DeMarcus Cousins is only one of many players that have been victims of racial abuse at the mouths of hecklers in NBA arenas. The Golden State Warriors center openly discussed the subject during an interview with Chris Haynes of Yahoo Sports in light of the Russell Westbrook incident that saw not one, but two Utah Jazz fans banned from the arena after evidence of derogatory behavior toward him.

Much like Westbrook, Cousins was also fined for retaliating — something the league has done in order to be consistent with the policy written under the NBA's collective bargaining agreement.

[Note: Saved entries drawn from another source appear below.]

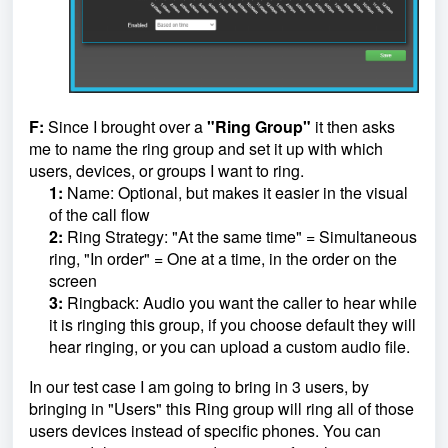
F:
Since I brought over a
"Ring Group"
it then asks
me to name the ring group and set it up with which
users, devices, or groups I want to ring.
1:
Name: Optional, but makes it easier in the visual
of the call flow
2:
Ring Strategy: "At the same time" = Simultaneous
ring, "In order" = One at a time, in the order on the
screen
3:
Ringback: Audio you want the caller to hear while
it is ringing this group, if you choose default they will
hear ringing, or you can upload a custom audio file.
In our test case I am going to bring in 3 users, by
bringing in "Users" this Ring group will ring all of those
users devices instead of specific phones. You can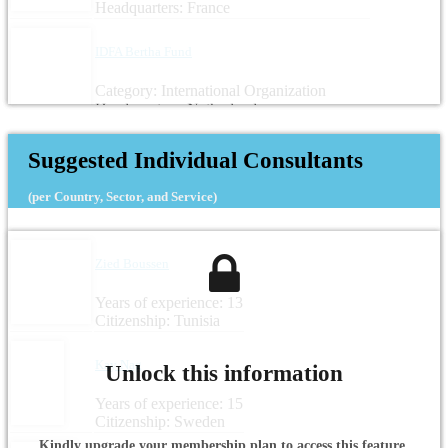
Headquarters: France
IDFA Bertha Fund
Category: International Organization
Headquarters: Netherlands
Suggested Individual Consultants
(per Country, Sector, and Service)
Zied Boussen
Years of experience: 13
Citizenship: Tunisia
Kay Nag
Unlock this information
Years of experience: 15
Citizenship: Sweden
Kindly upgrade your membership plan to access this feature.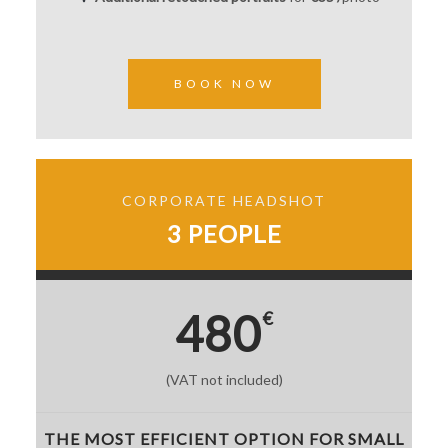
BOOK NOW
CORPORATE HEADSHOT
3 PEOPLE
480
€
(VAT not included)
THE MOST EFFICIENT OPTION FOR SMALL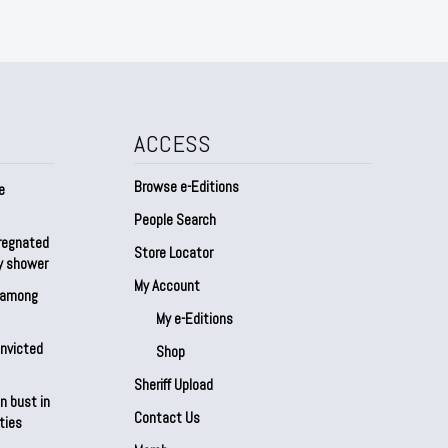
ACCESS
Browse e-Editions
e
People Search
regnated
Store Locator
by shower
My Account
s among
My e-Editions
onvicted
Shop
Sheriff Upload
n bust in
Contact Us
ties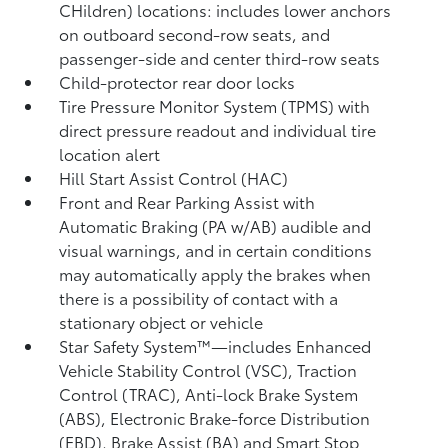
CHildren) locations: includes lower anchors
on outboard second-row seats, and
passenger-side and center third-row seats
Child-protector rear door locks
Tire Pressure Monitor System (TPMS)
with
direct pressure readout and individual tire
location alert
Hill Start Assist Control (HAC)
Front and Rear Parking Assist with
Automatic Braking (PA w/AB)
audible and
visual warnings, and in certain conditions
may automatically apply the brakes when
there is a possibility of contact with a
stationary object or vehicle
Star Safety System™—includes Enhanced
Vehicle Stability Control (VSC),
Traction
Control (TRAC), Anti-lock Brake System
(ABS), Electronic Brake-force Distribution
(EBD), Brake Assist (BA) and Smart Stop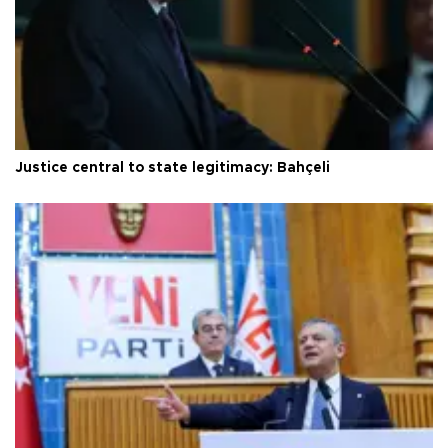
Justice central to state legitimacy: Bahçeli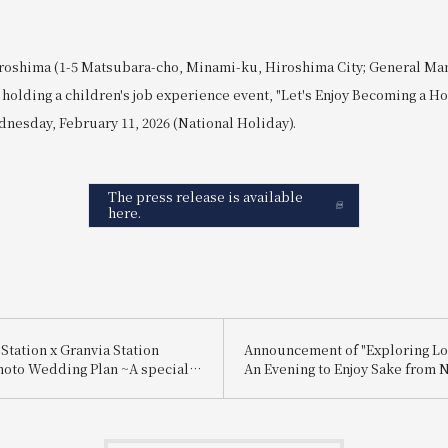
roshima (1-5 Matsubara-cho, Minami-ku, Hiroshima City; General Ma
holding a children's job experience event, "Let's Enjoy Becoming a Hot
nesday, February 11, 2026 (National Holiday).
The press release is available
here.
Station x Granvia Station
Announcement of "Exploring Lo
hoto Wedding Plan ~A special
An Evening to Enjoy Sake from 
 for you, made possible by a
and Itami"
ctly connected to Hiroshima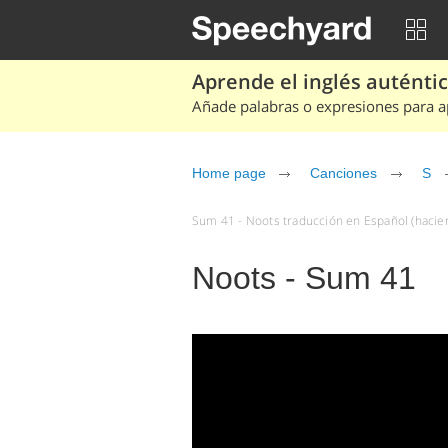
Aprende el inglés auténtico
Añade palabras o expresiones para ap
Home page
Canciones
S
Sum 41 - Noots traducción en Español (hacien
Noots - Sum 41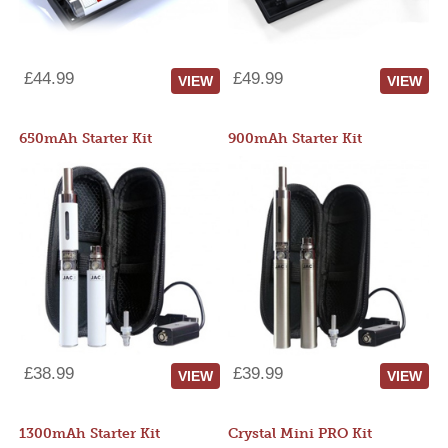
£44.99
£49.99
VIEW
VIEW
650mAh Starter Kit
900mAh Starter Kit
£38.99
£39.99
VIEW
VIEW
1300mAh Starter Kit
Crystal Mini PRO Kit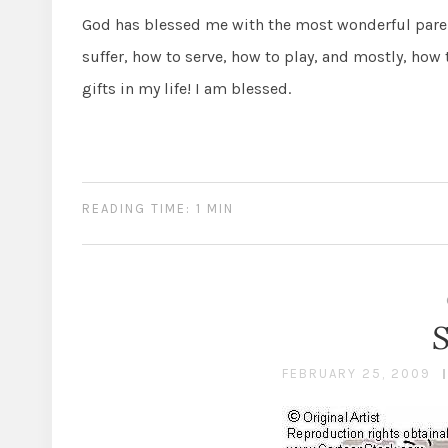
God has blessed me with the most wonderful paren
suffer, how to serve, how to play, and mostly, how 
gifts in my life! I am blessed.
READING TIME: 1 MIN
FEBRUARY 25, 2009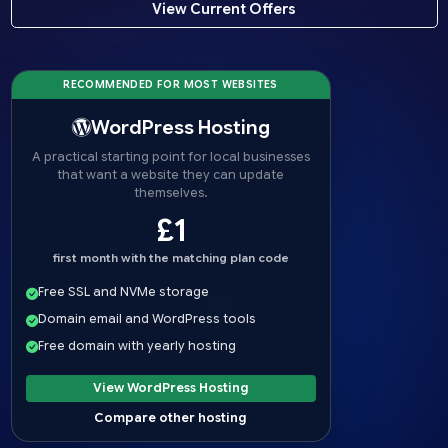
View Current Offers
RECOMMENDED FOR MOST WEBSITES
WordPress Hosting
A practical starting point for local businesses
that want a website they can update
themselves.
£1
first month with the matching plan code
Free SSL and NVMe storage
Domain email and WordPress tools
Free domain with yearly hosting
View WordPress Hosting
Compare other hosting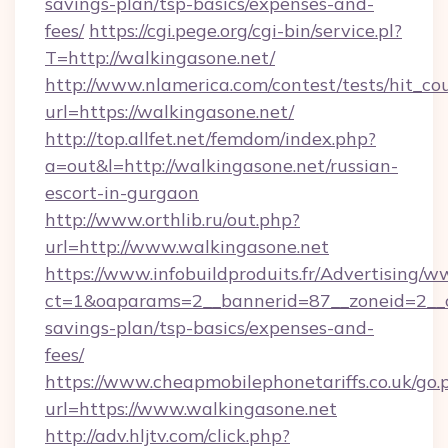
savings-plan/tsp-basics/expenses-and-
fees/
https://cgi.pege.org/cgi-bin/service.pl?
T=http://walkingasone.net/
http://www.nlamerica.com/contest/tests/hit_co
url=https://walkingasone.net/
http://top.allfet.net/femdom/index.php?
a=out&l=http://walkingasone.net/russian-
escort-in-gurgaon
http://www.orthlib.ru/out.php?
url=http://www.walkingasone.net
https://www.infobuildproduits.fr/Advertising/w
ct=1&oaparams=2__bannerid=87__zoneid=2__cb
savings-plan/tsp-basics/expenses-and-
fees/
https://www.cheapmobilephonetariffs.co.uk/go.
url=https://www.walkingasone.net
http://adv.hljtv.com/click.php?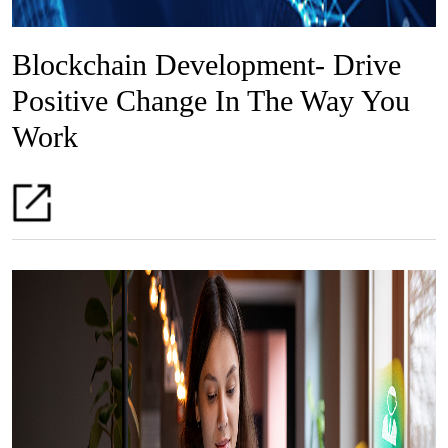
Blockchain Development- Drive
Positive Change In The Way You
Work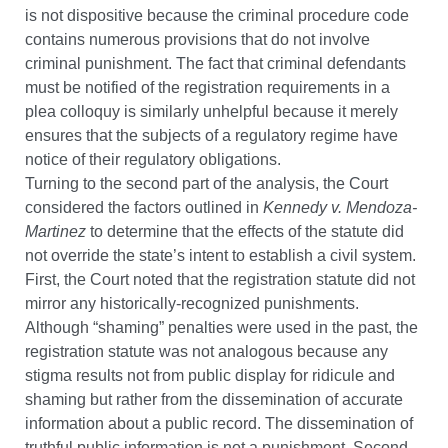
is not dispositive because the criminal procedure code
contains numerous provisions that do not involve
criminal punishment. The fact that criminal defendants
must be notified of the registration requirements in a
plea colloquy is similarly unhelpful because it merely
ensures that the subjects of a regulatory regime have
notice of their regulatory obligations.
Turning to the second part of the analysis, the Court
considered the factors outlined in
Kennedy v. Mendoza-
Martinez
to determine that the effects of the statute did
not override the state’s intent to establish a civil system.
First, the Court noted that the registration statute did not
mirror any historically-recognized punishments.
Although “shaming” penalties were used in the past, the
registration statute was not analogous because any
stigma results not from public display for ridicule and
shaming but rather from the dissemination of accurate
information about a public record. The dissemination of
truthful public information is not a punishment. Second,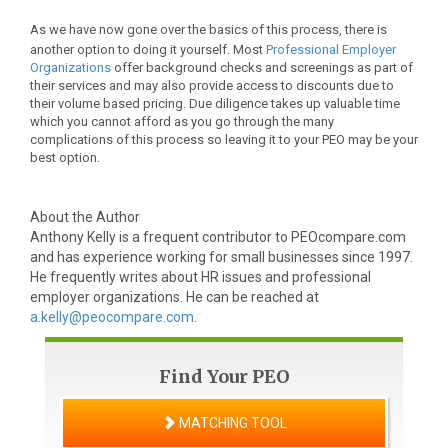
As we have now gone over the basics of this process, there is
another option to doing it yourself. Most
Professional Employer
Organizations
offer background checks and screenings as part of
their services and may also provide access to discounts due to
their volume based pricing.
Due diligence takes up valuable time
which you cannot afford as you go through the many
complications of this process so leaving it to your PEO may be your
best option.
About the Author
Anthony Kelly is a frequent contributor to PEOcompare.com
and has experience working for small businesses since 1997.
He frequently writes about HR issues and professional
employer organizations. He can be reached at
a.kelly@peocompare.com
.
Find Your PEO
MATCHING TOOL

“Oh, I’ve been called n*****,” said Cousins during the latest Posted Up video podcast to be released this week. “And it’s crazy because this has happened to me on a few occasions. I reported it to the league, and, you know, I may have said whatever I said back and I was still punished for it. But obviously it became a bigger issue when it was Russ [Westbrook], and he was still fined for it. I don’t really understand it. We’re the product. We push this league, so I don’t understand. When does our safety, when does it become important?”

When asked of the cities in which he'd heard racial slurs, the new Warriors addition declined to answer. According to Haynes' sources, one of the incidents occurred in Sacramento.

“I don’t really want to [name cities or teams], because I’m not really trying to put a label on an entire fan base,” said Cousins. “There are ignorant individuals in every city. I’ll just put it like that. … [The league] tells you to ignore it, or whatever the case may be, but how many times am I supposed to ignore that. Me coming from where I come from [Mobile, Alabama], they're lucky all they got was a response.”

Some fans have shown to be tremendously entitled to courtside seats when yelling obscenities or racial epithets, knowing they'd be protected by security and the league when doing so. If this was any other case, berating a 6-foot-11, 270-pound behemoth at his work place would be considered an unwise choice, as Cousins points to in his conversation with Haynes.